Input records
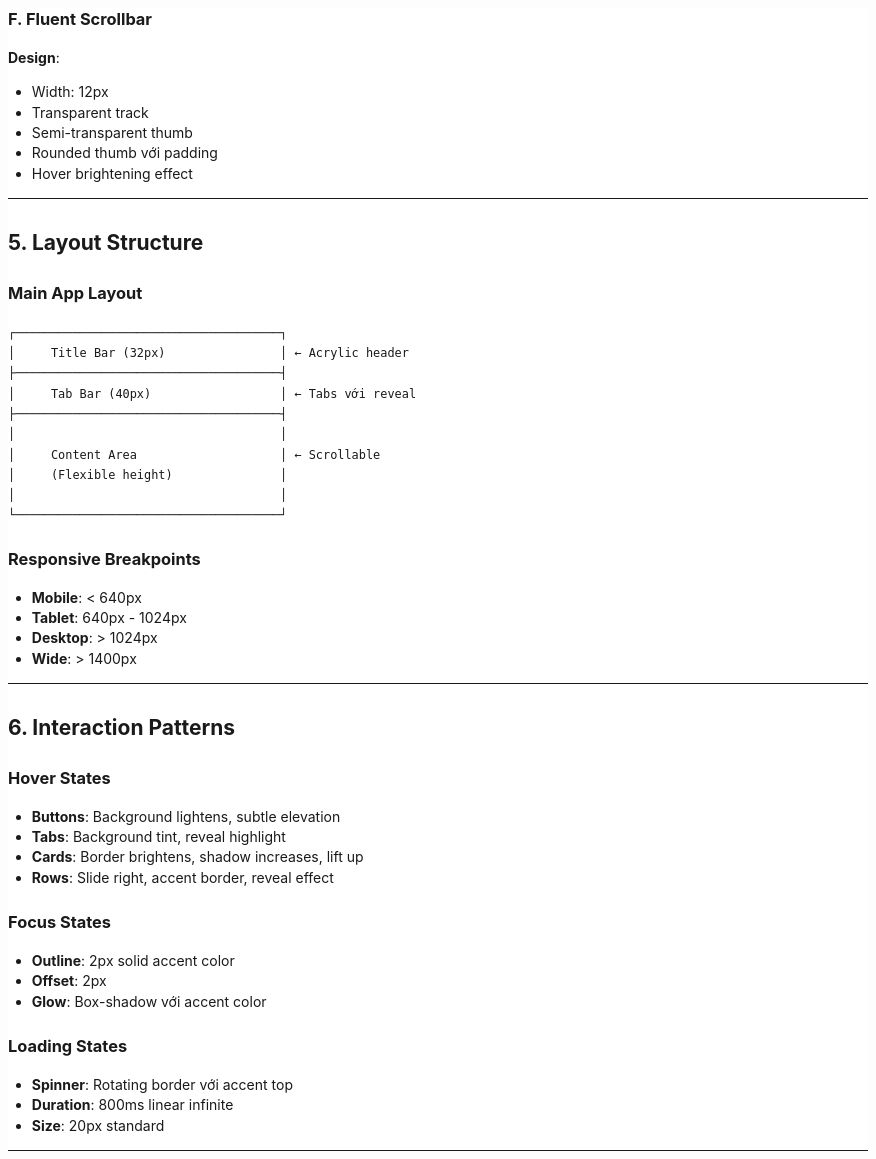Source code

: ### F. Fluent Scrollbar
**Design**:
- Width: 12px
- Transparent track
- Semi-transparent thumb
- Rounded thumb với padding
- Hover brightening effect

---

## 5. Layout Structure

### Main App Layout
```
┌─────────────────────────────────────┐
│     Title Bar (32px)                │ ← Acrylic header
├─────────────────────────────────────┤
│     Tab Bar (40px)                  │ ← Tabs với reveal
├─────────────────────────────────────┤
│                                     │
│     Content Area                    │ ← Scrollable
│     (Flexible height)               │
│                                     │
└─────────────────────────────────────┘
```

### Responsive Breakpoints
- **Mobile**: < 640px
- **Tablet**: 640px - 1024px
- **Desktop**: > 1024px
- **Wide**: > 1400px

---

## 6. Interaction Patterns

### Hover States
- **Buttons**: Background lightens, subtle elevation
- **Tabs**: Background tint, reveal highlight
- **Cards**: Border brightens, shadow increases, lift up
- **Rows**: Slide right, accent border, reveal effect

### Focus States
- **Outline**: 2px solid accent color
- **Offset**: 2px
- **Glow**: Box-shadow với accent color

### Loading States
- **Spinner**: Rotating border với accent top
- **Duration**: 800ms linear infinite
- **Size**: 20px standard

---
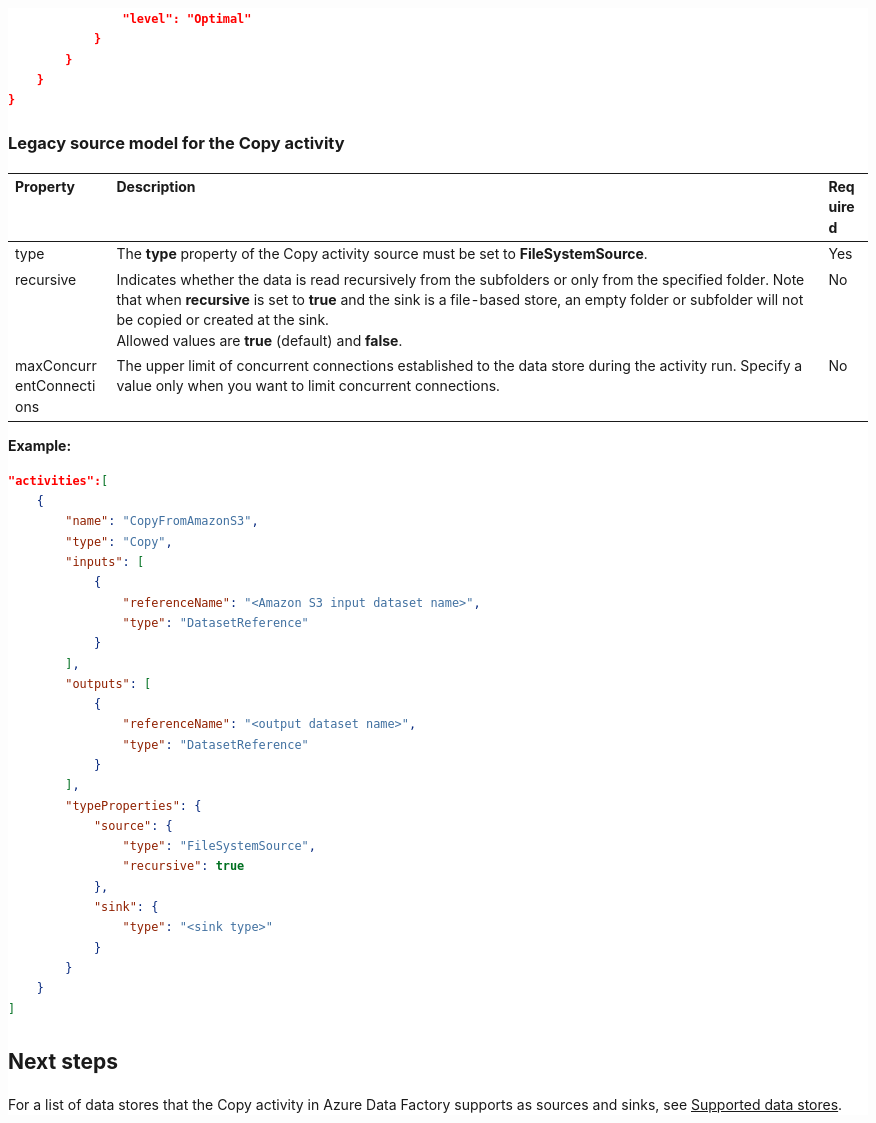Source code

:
 ```json
                "level": "Optimal"
            }
        }
    }
}
```

### Legacy source model for the Copy activity

| Property | Description | Required |
|:--- |:--- |:--- |
| type | The **type** property of the Copy activity source must be set to **FileSystemSource**. |Yes |
| recursive | Indicates whether the data is read recursively from the subfolders or only from the specified folder. Note that when **recursive** is set to **true** and the sink is a file-based store, an empty folder or subfolder will not be copied or created at the sink.<br/>Allowed values are **true** (default) and **false**. | No |
| maxConcurrentConnections |The upper limit of concurrent connections established to the data store during the activity run. Specify a value only when you want to limit concurrent connections.| No |

**Example:**

```json
"activities":[
    {
        "name": "CopyFromAmazonS3",
        "type": "Copy",
        "inputs": [
            {
                "referenceName": "<Amazon S3 input dataset name>",
                "type": "DatasetReference"
            }
        ],
        "outputs": [
            {
                "referenceName": "<output dataset name>",
                "type": "DatasetReference"
            }
        ],
        "typeProperties": {
            "source": {
                "type": "FileSystemSource",
                "recursive": true
            },
            "sink": {
                "type": "<sink type>"
            }
        }
    }
]
```

## Next steps
For a list of data stores that the Copy activity in Azure Data Factory supports as sources and sinks, see [Supported data stores](copy-activity-overview.md#supported-data-stores-and-formats).
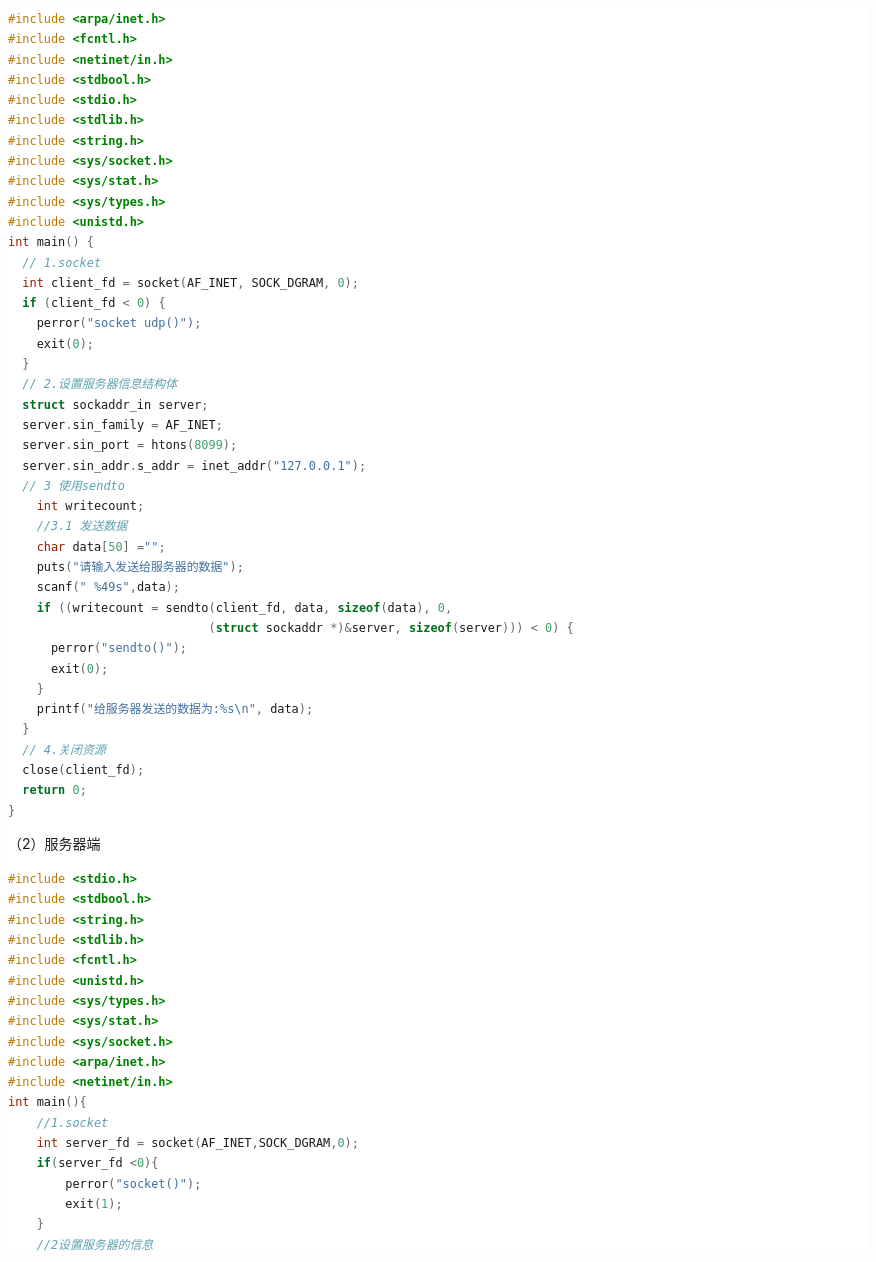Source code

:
 ```c
#include <arpa/inet.h>
#include <fcntl.h>
#include <netinet/in.h>
#include <stdbool.h>
#include <stdio.h>
#include <stdlib.h>
#include <string.h>
#include <sys/socket.h>
#include <sys/stat.h>
#include <sys/types.h>
#include <unistd.h>
int main() {
  // 1.socket
  int client_fd = socket(AF_INET, SOCK_DGRAM, 0);
  if (client_fd < 0) {
    perror("socket udp()");
    exit(0);
  }
  // 2.设置服务器信息结构体
  struct sockaddr_in server;
  server.sin_family = AF_INET;
  server.sin_port = htons(8099);
  server.sin_addr.s_addr = inet_addr("127.0.0.1");
  // 3 使用sendto
	int writecount;
	//3.1 发送数据
    char data[50] ="";
	puts("请输入发送给服务器的数据");
	scanf(" %49s",data);
    if ((writecount = sendto(client_fd, data, sizeof(data), 0,
                            (struct sockaddr *)&server, sizeof(server))) < 0) {
      perror("sendto()");
      exit(0);
    }
    printf("给服务器发送的数据为:%s\n", data);
  }
  // 4.关闭资源
  close(client_fd);
  return 0;
}
```

（2）服务器端

```c
#include <stdio.h>
#include <stdbool.h>
#include <string.h>
#include <stdlib.h>
#include <fcntl.h>
#include <unistd.h>
#include <sys/types.h>
#include <sys/stat.h>
#include <sys/socket.h>
#include <arpa/inet.h>
#include <netinet/in.h>
int main(){
	//1.socket
	int server_fd = socket(AF_INET,SOCK_DGRAM,0);
	if(server_fd <0){
		perror("socket()");
		exit(1);
	}
	//2设置服务器的信息
```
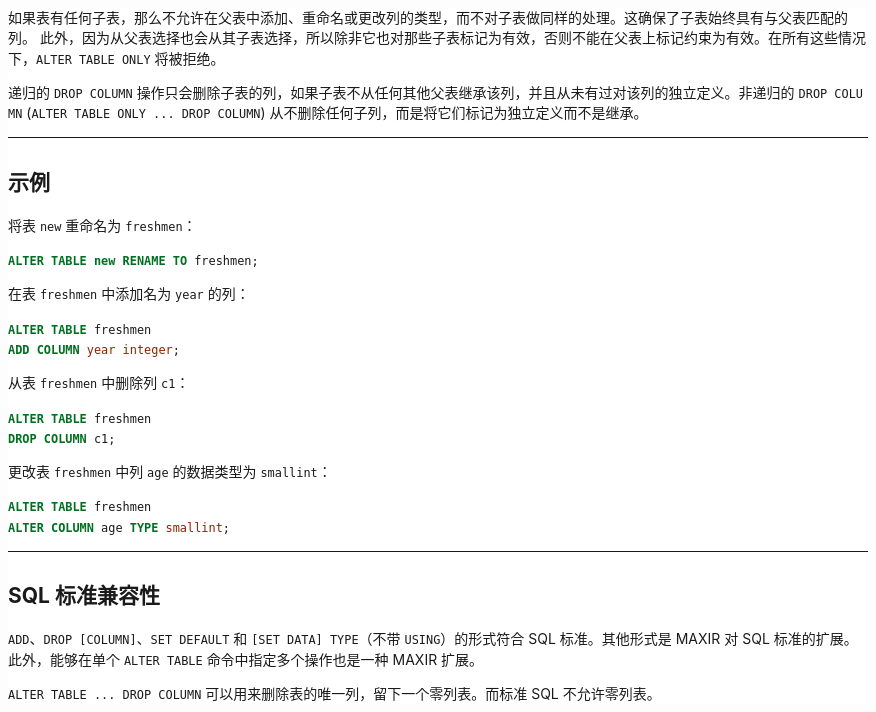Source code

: 

如果表有任何子表，那么不允许在父表中添加、重命名或更改列的类型，而不对子表做同样的处理。这确保了子表始终具有与父表匹配的列。 此外，因为从父表选择也会从其子表选择，所以除非它也对那些子表标记为有效，否则不能在父表上标记约束为有效。在所有这些情况下，`ALTER TABLE ONLY` 将被拒绝。

递归的 `DROP COLUMN` 操作只会删除子表的列，如果子表不从任何其他父表继承该列，并且从未有过对该列的独立定义。非递归的 `DROP COLUMN` (`ALTER TABLE ONLY ... DROP COLUMN`) 从不删除任何子列，而是将它们标记为独立定义而不是继承。


---

示例
--------

将表 `new` 重命名为 `freshmen`：

```sql
ALTER TABLE new RENAME TO freshmen;
```

在表 `freshmen` 中添加名为 `year` 的列：

```sql
ALTER TABLE freshmen
ADD COLUMN year integer;
```

从表 `freshmen` 中删除列 `c1`：

```sql
ALTER TABLE freshmen
DROP COLUMN c1;
```

更改表 `freshmen` 中列 `age` 的数据类型为 `smallint`：

```sql
ALTER TABLE freshmen
ALTER COLUMN age TYPE smallint;
```


---

SQL 标准兼容性
-------------

`ADD`、`DROP [COLUMN]`、`SET DEFAULT` 和 `[SET DATA] TYPE`（不带 `USING`）的形式符合 SQL 标准。其他形式是 MAXIR 对 SQL 标准的扩展。此外，能够在单个 `ALTER TABLE` 命令中指定多个操作也是一种 MAXIR 扩展。

`ALTER TABLE ... DROP COLUMN` 可以用来删除表的唯一列，留下一个零列表。而标准 SQL 不允许零列表。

Problem description
Search the listing above for lines with the word "sizeof", and state how many there are, nothing else.

Result of the exercise
2